### Directions
1. Retype the NAMD-CUDA forum post from "My problem is" down to "on 1 processors.", keeping every character unchanged.
2. How many lines of the entries contain the string "politischen", matching case? Reply with the number alone.

### Passage for review
From: Ron Stubbs (rons_at_duke.edu)
Date: Mon Sep 21 2009 - 14:56:42 CDT
Hi All,
I have a Tesla C-1060 installed on my workstation along with a Quadro FX
570 video card.
My problem is that NAMD-CUDA is using the FX 570 instead of the Tesla
card. Is there a way to pass an argument to NAMD-CUDA to select the
desired device? If not guess, I'll need to download the source and
modify it to run device 0.
I've swapped device slots, but the Tesla still enumerated as device 0
and the video card as device 1. NAMD-CUDA appears to look for a device
at ID:1
Here's the relevant excerpt for the my output file:
Info: 1 NAMD CVS Linux-x86_64-CUDA 1 ocracoke.pratt.duke.edu rons
Info: Running on 1 processors.
Info: Charm++/Converse parallel runtime startup completed at 0.00278807 s
Did not find +devices i,j,k,... argument, using all
Pe 0 physical rank 0 binding to CUDA device 1 on
ocracoke.pratt.duke.edu: 'Quadro FX 570' Mem: 255MB Rev: 1.1
Info: 1.62163 MB of memory in use based on CmiMemoryUsage
Here's the results of running deviceQuery:
rons_at_ocracoke:~/NVIDIA_GPU_Computing_SDK/C/bin/linux/release> ./deviceQuery
CUDA Device Query (Runtime API) version (CUDART static linking)
There are 2 devices supporting CUDA
Device 0: "Tesla C1060"

### Listed records
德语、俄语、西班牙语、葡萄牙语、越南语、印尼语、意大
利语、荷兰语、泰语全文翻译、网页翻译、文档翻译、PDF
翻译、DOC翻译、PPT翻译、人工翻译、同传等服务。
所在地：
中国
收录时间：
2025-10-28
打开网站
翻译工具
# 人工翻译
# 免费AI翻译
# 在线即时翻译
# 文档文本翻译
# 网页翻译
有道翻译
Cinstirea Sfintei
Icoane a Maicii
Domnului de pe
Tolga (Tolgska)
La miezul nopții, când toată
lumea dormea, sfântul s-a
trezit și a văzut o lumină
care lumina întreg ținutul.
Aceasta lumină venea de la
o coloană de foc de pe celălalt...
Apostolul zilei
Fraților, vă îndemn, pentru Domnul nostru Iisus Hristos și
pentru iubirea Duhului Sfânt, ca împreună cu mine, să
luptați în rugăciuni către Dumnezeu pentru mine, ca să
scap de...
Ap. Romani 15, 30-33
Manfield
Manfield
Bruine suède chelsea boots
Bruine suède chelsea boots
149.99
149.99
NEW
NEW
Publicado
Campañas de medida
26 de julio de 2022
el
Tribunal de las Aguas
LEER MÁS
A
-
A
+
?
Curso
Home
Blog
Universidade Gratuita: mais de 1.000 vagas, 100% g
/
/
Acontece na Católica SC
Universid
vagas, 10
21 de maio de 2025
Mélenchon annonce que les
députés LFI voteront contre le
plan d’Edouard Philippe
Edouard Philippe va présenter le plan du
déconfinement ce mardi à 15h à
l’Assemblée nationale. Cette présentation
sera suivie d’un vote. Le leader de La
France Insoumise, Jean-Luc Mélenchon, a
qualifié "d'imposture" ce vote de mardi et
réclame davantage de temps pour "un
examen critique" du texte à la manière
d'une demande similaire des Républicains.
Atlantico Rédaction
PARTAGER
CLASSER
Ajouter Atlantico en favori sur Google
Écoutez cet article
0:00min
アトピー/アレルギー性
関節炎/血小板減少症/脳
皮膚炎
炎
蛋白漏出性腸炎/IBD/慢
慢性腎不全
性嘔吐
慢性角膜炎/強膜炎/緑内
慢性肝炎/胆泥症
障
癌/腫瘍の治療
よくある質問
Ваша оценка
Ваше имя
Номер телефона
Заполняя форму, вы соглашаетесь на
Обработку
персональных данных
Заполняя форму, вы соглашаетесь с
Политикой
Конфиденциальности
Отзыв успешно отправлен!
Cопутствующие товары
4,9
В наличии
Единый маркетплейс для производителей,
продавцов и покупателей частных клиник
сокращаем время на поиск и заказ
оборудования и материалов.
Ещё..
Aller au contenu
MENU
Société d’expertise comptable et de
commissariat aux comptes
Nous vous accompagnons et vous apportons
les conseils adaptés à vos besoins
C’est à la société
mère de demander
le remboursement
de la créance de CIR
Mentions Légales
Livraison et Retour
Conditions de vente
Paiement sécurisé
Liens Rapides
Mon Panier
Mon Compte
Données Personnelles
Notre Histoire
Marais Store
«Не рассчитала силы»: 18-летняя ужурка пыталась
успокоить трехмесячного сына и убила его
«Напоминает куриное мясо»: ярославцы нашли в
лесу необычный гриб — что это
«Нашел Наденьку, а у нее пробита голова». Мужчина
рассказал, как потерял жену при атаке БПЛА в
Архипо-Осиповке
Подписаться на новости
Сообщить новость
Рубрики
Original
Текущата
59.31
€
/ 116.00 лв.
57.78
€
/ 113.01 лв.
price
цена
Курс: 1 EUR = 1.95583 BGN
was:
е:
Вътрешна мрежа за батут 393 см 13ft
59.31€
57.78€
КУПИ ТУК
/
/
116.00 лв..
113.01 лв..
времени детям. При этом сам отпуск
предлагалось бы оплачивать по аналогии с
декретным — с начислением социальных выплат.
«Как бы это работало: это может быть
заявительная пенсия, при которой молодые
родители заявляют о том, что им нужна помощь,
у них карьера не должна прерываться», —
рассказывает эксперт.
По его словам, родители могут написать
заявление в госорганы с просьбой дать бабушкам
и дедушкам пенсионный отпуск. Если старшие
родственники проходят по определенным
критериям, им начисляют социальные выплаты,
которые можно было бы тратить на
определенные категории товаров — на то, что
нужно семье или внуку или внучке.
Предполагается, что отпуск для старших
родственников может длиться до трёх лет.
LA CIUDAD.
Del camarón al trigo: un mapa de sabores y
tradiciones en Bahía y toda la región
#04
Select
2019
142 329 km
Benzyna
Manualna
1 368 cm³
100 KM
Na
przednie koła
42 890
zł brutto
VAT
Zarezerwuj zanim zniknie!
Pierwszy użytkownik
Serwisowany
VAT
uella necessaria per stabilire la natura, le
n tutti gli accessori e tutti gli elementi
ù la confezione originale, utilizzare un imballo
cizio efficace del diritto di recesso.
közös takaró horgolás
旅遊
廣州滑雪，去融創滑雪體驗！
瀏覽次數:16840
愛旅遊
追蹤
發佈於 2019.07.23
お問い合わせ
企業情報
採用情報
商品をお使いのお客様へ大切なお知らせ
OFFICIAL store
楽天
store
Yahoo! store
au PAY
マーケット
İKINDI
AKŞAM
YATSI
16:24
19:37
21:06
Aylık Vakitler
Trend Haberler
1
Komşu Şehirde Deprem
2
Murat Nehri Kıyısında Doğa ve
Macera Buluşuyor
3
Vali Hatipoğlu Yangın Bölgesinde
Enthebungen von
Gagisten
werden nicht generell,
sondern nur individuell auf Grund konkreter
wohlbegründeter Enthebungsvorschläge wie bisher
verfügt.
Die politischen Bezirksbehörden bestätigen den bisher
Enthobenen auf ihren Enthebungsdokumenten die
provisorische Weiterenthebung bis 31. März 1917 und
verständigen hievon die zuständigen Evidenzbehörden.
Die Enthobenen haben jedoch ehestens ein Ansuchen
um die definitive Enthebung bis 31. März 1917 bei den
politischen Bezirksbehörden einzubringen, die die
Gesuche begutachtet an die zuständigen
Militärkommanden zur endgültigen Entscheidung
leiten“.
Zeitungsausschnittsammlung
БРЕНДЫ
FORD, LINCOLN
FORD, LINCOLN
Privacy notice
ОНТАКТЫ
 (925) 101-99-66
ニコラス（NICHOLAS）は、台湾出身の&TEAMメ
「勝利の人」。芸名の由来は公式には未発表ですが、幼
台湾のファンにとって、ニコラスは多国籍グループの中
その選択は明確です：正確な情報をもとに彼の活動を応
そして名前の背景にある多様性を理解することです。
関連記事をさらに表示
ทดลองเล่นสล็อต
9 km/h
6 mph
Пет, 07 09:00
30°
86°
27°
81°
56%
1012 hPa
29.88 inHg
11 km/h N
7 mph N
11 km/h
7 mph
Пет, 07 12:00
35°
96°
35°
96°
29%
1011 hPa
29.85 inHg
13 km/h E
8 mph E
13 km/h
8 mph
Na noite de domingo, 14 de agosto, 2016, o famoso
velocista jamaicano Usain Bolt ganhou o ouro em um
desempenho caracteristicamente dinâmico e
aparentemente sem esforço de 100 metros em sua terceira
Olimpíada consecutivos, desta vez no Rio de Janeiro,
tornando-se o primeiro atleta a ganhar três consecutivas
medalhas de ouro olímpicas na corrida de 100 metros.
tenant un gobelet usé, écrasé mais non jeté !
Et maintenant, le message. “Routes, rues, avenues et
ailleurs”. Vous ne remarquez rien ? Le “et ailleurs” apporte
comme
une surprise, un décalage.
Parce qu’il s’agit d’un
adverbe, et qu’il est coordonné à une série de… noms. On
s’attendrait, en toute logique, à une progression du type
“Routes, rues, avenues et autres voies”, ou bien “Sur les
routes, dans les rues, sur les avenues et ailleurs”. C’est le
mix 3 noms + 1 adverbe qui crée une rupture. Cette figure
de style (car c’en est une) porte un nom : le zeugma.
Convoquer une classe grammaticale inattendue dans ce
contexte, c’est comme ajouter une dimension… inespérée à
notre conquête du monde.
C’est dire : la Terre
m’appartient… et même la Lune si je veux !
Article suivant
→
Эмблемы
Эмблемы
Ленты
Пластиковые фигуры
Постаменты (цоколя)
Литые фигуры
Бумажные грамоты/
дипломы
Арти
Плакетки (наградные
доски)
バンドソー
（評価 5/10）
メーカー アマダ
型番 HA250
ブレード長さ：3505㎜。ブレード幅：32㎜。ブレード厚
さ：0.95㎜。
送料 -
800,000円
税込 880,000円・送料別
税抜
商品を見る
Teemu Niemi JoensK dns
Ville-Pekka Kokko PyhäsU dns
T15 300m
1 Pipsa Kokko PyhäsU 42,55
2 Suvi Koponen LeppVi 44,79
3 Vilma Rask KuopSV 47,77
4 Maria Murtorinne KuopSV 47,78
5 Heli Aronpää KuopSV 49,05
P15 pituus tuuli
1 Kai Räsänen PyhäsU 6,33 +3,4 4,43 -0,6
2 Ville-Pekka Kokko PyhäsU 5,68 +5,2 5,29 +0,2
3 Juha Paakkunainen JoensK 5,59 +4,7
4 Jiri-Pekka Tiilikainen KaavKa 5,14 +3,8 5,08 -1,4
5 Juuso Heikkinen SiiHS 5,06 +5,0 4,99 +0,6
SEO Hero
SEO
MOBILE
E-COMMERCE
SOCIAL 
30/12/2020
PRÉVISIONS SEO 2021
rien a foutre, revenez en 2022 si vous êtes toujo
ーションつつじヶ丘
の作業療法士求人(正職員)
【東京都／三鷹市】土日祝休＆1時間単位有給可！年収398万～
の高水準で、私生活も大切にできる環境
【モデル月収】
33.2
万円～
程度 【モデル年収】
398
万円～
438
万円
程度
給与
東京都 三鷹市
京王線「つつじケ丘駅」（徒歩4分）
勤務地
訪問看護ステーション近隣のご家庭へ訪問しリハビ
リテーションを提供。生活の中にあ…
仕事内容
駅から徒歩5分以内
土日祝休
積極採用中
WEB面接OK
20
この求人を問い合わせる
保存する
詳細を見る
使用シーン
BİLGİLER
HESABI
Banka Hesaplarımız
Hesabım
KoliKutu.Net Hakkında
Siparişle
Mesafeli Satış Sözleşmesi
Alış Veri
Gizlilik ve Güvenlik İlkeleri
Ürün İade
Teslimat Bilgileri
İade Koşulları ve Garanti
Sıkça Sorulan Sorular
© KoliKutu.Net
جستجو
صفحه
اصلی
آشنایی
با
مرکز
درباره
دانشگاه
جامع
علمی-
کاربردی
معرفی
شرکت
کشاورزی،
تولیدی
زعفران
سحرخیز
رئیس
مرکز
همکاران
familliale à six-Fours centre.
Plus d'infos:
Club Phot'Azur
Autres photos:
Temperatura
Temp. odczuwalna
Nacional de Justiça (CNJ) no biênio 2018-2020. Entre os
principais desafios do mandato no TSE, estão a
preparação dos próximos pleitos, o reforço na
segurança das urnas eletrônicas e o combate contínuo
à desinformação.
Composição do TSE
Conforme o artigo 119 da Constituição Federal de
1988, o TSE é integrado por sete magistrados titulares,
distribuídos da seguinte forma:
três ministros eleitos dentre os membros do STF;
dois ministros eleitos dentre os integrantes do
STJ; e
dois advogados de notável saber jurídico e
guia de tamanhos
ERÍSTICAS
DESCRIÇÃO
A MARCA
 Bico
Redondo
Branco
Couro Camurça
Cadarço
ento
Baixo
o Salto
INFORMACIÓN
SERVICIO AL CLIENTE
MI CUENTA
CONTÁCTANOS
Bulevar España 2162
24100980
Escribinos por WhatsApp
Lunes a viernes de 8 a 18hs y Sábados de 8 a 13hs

### Activity answers
1.
My problem is that NAMD-CUDA is using the FX 570 instead of the Tesla
card. Is there a way to pass an argument to NAMD-CUDA to select the
desired device? If not guess, I'll need to download the source and
modify it to run device 0.
I've swapped device slots, but the Tesla still enumerated as device 0
and the video card as device 1. NAMD-CUDA appears to look for a device
at ID:1
Here's the relevant excerpt for the my output file:
Info: 1 NAMD CVS Linux-x86_64-CUDA 1 ocracoke.pratt.duke.edu rons
Info: Running on 1 processors.

2. 2